Arendt, « La crise de la culture. Sa portée sociale et politique. », 1968, Chapitre VI,
Gallimard, « Folio essais », p.266-269

 Argument général : caractère paradoxal de l’émergence de la « culture de masse » :


se rapporter aux œuvres d’art comme à des produits de consommation et à la culture
comme au loisir entraîne un appauvrissement de notre rapport à l’art et à la
technique en général.
 S’appuie sur la tripartition des activités humaines exposée dans Condition de
l’homme moderne : action, travail et œuvre.
 Œuvre = « les choses qu’on ne rencontre pas dans la nature, mais seulement dans le
monde fabriqué par l’homme ». Distingue deux produits de l’œuvre : les objets
d’usage (définis par leur utilité) et les objets d’art (« existent indépendamment de
toute référence utilitaire et fonctionnelle ».)
 Les œuvres d’art sont autotéliques (elles sont à elles-mêmes leur propre fin)
 Les œuvres d’art doivent être appréciées dans leur simple apparaître. De manière
désintéressée (comme l’a dit Kant).
 L’isolement de l’œuvre à l’égard des logiques de consommation et d’utilisation donne
à l’œuvre son caractère durable. Un objet est culturel selon la durée de sa
permanence, c’est l’exact opposé du caractère fonctionnel, qualité qui fait disparaître
l’objet du monde phénoménal par utilisation et par usure.

Simondon, Du mode d’existence des objets techniques, 1958, partie 1, chapitre I, section
IV « Origines absolu d’une lignée technique », Aubier, « Philosophie », p.56-58

 Remet en question la distinction aristotélicienne nature/artifice fondée sur l’origine


spontanée ou fabriquée des étants.

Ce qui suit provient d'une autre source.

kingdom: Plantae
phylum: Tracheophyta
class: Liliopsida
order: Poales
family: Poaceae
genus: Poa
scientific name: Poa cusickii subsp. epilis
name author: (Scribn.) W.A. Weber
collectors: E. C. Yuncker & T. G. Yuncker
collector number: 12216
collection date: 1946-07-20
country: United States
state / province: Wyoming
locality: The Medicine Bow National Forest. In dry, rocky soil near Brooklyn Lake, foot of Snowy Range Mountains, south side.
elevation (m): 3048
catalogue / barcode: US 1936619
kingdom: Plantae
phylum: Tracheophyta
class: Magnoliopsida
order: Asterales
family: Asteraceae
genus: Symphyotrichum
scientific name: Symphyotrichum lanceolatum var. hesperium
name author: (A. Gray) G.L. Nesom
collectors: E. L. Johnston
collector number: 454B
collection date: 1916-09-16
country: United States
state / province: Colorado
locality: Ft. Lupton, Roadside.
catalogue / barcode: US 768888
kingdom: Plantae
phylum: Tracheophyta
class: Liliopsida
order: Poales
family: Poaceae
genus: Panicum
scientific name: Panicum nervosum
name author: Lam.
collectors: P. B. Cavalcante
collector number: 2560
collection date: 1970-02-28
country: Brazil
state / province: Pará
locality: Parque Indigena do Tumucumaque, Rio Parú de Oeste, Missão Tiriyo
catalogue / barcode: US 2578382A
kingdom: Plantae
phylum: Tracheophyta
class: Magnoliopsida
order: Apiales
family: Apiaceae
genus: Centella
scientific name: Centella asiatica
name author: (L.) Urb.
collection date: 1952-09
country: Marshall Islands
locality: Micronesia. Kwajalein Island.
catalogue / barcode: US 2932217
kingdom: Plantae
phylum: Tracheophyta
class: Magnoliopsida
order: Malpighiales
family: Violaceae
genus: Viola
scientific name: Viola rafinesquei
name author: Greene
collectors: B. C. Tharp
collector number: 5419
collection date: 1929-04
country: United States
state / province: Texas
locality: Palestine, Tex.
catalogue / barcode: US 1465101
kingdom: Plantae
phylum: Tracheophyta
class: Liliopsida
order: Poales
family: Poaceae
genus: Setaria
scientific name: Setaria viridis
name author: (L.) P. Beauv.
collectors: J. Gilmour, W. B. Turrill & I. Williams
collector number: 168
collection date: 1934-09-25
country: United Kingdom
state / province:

Certains étants sont inclassables.
 Distingue artificialité et technique.
 Ce qui définit l’artificialité de l’objet est sa dépendance à l’action artificialisante de
l’homme. L’objet artificiel a besoin d’un milieu extérieur régulateur.
 Plus l’objet se concrétise, c’est-à-dire plus sa cohérence interne s’accroît, et plus il se
ferme en s’organisant de sa relation à l’artificialité.
 L’objet concrétisé est comparable à l’objet spontanément produit, il se relie au
monde des objets et s’autonomise dans sa relation au monde.

Dagognet, Les dieux sont dans la cuisine, Philosophie des objets et objets de la
philosophie, Seuil, 1996, p.17-18

 Tentative de définition de l’objet :


 L’objet doit pouvoir intégrer son espace pour y permettre des actions.
 L’objet doit être à notre échelle, il doit être opérable pour être un médiateur efficace.
 Distingue la fonction de l’objet et son usage. (cf. Raymond Loewy, le réfrigérateur
doit conserver les aliments, mais la ménagère aux bras chargés, doit pouvoir l’ouvrir
avec le bout du pied)

II- La technique, un propre de l’homme ? Approches anthropologiques


Aristote, Les Parties des animaux, IV, 10, GF-Flammarion, 2011, p.427-431

 L’un des 5 traités qu’Aristote consacre aux êtres vivants, il les étudie de façon
anatomique en distinguant leurs parties.
 Tente de définir l’essence d’un être par le devenir, la finalité de ses parties.
 L’homme est le seul être à avoir une main.